A friend sent me this petition on change.org (take it for what its worth) where people are complaining about consistently loose hotshoes on both the R6 and R5.
This is the first I have heard / read about this, was wondering if anyone here has any input?

(link to petition -> https://www.change.org/p/canon-have...-r6-r5-hot-shoe-malfunction-chronically-loose )


----------



## AlanF (Nov 16, 2021)

change.org is a website for campaigning important social issues. Using it for complaining about a loose hotshoe beggars belief.


----------



## Mt Spokane Photography (Nov 16, 2021)

No issue with mine.
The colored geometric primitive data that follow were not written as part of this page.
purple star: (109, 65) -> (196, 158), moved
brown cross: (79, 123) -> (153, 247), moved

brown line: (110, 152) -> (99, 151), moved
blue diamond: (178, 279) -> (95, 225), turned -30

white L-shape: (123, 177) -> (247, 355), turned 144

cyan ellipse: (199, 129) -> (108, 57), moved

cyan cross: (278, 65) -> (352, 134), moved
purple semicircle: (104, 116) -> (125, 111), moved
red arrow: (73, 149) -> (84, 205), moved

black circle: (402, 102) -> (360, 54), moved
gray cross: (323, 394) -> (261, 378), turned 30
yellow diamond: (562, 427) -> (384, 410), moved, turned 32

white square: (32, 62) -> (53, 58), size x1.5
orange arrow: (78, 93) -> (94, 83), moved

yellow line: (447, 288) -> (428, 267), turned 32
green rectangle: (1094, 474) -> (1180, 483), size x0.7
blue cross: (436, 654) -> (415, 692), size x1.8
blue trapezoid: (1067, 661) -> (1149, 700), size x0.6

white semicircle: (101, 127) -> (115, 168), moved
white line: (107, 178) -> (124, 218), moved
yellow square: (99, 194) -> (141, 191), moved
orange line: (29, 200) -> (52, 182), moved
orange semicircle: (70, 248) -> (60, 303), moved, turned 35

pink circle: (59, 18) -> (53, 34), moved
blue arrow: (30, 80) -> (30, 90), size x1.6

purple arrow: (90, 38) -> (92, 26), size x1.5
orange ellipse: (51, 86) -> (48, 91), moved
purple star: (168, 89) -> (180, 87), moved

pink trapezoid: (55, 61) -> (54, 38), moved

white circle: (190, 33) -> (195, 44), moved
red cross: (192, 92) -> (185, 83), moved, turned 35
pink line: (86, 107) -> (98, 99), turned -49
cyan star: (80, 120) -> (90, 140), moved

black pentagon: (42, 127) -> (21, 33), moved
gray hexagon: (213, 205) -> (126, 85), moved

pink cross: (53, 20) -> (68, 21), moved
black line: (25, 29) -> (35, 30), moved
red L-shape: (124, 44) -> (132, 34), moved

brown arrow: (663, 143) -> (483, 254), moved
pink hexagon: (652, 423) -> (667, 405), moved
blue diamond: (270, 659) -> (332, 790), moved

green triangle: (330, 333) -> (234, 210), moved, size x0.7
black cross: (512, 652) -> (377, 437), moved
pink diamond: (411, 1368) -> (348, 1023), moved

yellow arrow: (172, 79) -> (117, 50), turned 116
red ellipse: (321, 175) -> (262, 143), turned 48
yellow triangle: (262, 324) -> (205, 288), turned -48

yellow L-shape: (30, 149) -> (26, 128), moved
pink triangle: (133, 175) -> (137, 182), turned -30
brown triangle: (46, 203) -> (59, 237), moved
Occasionally, I've seen someone complaining about a hot shoe being loose but I don't recall seeing a R5 or R6 with the issue.


----------



## Deleted member 381342 (Nov 17, 2021)

Rather disgusting to use change.org for such a trivial matter. There are established processes in just about every country on the planet that have consumer rights.


----------



## dcm (Nov 17, 2021)

Codebunny said:


> Rather disgusting to use change.org for such a trivial matter. There are established processes in just about every country on the planet that have consumer rights.



Everything seems to be a social issue these days....


----------



## LogicExtremist (Nov 19, 2021)

AlanF said:


> change.org is a website for campaigning important social issues. Using it for complaining about a loose hotshoe beggars belief.


Aren't there consumer affairs organisations and websites in the US for that purpose? Quite a few listed here - http://consumeraffairsusa.com/


----------